Meerduidigheid troef, dus. Maar dat is geen treurige conclusie, en geen berustend relativisme: het is een oproep tot respect voor de meerduidigheid en veelvormigheid van het hele bestaan. Of zelfs een oproep om die meerduidige veelvormigheid blijmoedig te vieren, ons er vrolijk voor open te stellen. In zijn informatieve nawoord zegt Capek daarover: "Wat is nu de werkelijke waarheid over Hordubal en Polana, wat is de waarheid over Manya? Wat als de waarheid iets omvangrijkers is, iets wat al die interpretaties in zich verenigt en nog overschrijdt? Wat als de ware Hordubal zwak én wijs was, Polana zowel een schone landvrouwe als een oude, afgesloofde keuterboerin, Manya zowel een man die uit liefde doodt als iemand die moordt om geld?". Juist dat omvangrijke is wat Capek interesseert, en ook het accepteren en ervaren van tegenstrijdigheid: niet het heldere dit OF dat maar het meerduidige dit EN dat. "[W]e kunnen de veelheid immers juist ervaren en begrijpen omdat we zelf zo'n veelheid zijn", zegt Capek ook. We zijn zelf meerduidig en meervoudig en veelvormig, meerdere persoonlijkheden met meerdere tegenstrijdige stemmen en neigingen en eigenschappen: vanuit dat besef kunnen we ons beter open stellen voor de meerduidige veelvormigheid van anderen en de wereld. En dat geeft reden tot vreugde, want: "Broederschap en verscheidenheid! Ook het meest doodgewone leven is nog eindeloos, onmetelijk is de waarde van elke ziel. Vol schoonheid is Polana, ook al was ze nog zo knokig: het leven van de mens is te groot dan dat het maar één gezicht zou hebben en maar in één oogopslag kan worden overzien".

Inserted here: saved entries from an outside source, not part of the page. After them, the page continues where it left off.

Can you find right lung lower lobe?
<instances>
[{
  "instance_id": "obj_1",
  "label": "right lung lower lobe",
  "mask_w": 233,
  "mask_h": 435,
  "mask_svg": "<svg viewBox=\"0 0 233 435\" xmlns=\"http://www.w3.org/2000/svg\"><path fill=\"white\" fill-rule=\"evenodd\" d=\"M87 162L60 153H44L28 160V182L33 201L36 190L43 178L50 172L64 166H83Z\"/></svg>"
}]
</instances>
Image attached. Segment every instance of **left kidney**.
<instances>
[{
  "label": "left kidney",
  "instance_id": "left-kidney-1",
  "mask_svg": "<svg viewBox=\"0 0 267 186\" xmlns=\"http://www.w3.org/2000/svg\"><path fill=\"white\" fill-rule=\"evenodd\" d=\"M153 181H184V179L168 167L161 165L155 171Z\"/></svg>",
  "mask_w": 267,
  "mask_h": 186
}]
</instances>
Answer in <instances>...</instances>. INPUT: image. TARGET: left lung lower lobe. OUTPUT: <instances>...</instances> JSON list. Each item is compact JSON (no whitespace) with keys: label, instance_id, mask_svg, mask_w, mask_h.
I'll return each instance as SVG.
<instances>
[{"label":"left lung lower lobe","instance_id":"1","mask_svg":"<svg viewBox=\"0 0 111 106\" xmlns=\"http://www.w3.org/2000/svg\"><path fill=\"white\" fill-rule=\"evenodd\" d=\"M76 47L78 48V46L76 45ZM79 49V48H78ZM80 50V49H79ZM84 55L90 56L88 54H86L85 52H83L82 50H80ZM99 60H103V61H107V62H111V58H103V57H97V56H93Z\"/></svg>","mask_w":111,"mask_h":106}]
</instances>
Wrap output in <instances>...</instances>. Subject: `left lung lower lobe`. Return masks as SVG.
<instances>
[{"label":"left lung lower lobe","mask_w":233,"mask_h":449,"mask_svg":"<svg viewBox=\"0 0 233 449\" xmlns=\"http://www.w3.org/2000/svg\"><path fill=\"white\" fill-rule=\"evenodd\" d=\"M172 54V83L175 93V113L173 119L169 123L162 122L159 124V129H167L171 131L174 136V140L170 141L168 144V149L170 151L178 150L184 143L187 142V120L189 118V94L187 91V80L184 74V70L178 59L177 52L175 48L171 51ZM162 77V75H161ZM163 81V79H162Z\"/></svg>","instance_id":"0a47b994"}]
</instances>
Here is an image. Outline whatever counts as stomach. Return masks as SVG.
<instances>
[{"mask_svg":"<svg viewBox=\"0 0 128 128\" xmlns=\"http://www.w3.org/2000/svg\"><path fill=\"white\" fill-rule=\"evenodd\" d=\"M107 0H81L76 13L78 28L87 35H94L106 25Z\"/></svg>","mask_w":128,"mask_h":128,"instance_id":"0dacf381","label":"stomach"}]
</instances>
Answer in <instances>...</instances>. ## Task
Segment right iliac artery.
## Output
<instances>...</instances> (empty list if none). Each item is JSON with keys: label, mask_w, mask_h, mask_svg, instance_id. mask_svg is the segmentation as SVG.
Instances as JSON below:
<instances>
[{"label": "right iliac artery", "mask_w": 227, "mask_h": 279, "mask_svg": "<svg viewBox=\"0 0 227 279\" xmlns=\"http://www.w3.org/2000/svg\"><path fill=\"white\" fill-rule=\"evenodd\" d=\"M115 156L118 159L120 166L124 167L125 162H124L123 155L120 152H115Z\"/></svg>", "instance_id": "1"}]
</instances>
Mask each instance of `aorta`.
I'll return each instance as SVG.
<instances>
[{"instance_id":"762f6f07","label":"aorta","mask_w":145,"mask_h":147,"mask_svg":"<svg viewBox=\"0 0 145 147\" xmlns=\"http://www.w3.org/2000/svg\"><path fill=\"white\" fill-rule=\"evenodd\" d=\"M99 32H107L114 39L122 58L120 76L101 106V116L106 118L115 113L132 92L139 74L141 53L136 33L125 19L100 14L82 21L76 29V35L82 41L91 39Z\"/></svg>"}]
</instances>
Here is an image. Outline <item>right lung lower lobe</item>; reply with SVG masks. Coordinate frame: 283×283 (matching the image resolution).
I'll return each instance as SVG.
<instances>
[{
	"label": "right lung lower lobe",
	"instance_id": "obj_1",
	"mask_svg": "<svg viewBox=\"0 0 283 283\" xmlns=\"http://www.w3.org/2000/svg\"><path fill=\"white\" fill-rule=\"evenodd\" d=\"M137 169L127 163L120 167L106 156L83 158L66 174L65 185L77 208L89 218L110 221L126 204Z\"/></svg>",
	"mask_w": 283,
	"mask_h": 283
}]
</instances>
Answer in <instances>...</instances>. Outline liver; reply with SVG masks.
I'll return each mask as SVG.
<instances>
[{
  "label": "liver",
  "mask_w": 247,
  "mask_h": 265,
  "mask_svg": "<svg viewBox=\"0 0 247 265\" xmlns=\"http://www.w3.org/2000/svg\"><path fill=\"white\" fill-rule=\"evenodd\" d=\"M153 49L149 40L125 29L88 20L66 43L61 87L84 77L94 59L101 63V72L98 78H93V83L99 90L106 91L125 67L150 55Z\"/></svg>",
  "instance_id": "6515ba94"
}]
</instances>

Kijk, dat vind ik nou een mooie boodschap. Hij wordt in "Hordubal" bovendien mooi gebracht. Ten eerste dus door de veelvormigheid en meerduidigheid die het hele boek doordesemen. Maar naar mijn gevoel ook door de voortdurende blijmoedigheid van Capeks toon. Zeker, het verhaal is vol mislukking, en eindigt met dood van de hoofdpersoon en berechting van andere personages. Maar toch blijven Capeks zinnen blijmoedig en vederlicht. De verleiding is soms groot om negatief te oordelen over Hordubals onhandigheden, of om boos te worden op de gendarmes en rechtsdienaren die er in hun reconstructies vaak zo naast zitten. Maar Capek bekijkt hen met blijmoedige ironie, zonder oordeel. Want elk oordeel smoort de meerduidigheid en veelvormigheid, dus precies de dimensies die het leven zo rijk maken. En al te grote benadrukking van de tragiek doet dat eveneens, want in Capeks wereld is het tragische tegelijk ook komisch, iets wat treurnis oproept maar ook een glimlach. Niemand is alleen maar slecht, ook een moordenaar niet. Niemand is alleen maar een tragisch slachtoffer of een tragische mislukkeling, ook Hordubal niet. Want niemand is maar één persoon. En niemand heeft maar één leven dat in één overzichtelijk verhaal uitputtend kan worden verteld. Dus laten we het leven vieren, juist omdat het zo meerduidig en veelvormig is. En laten we met extra open aandacht kijken naar onszelf en naar elkaar, juist omdat we allemaal een oneindig gevarieerde menigte zijn van werkelijke en mogelijke personen!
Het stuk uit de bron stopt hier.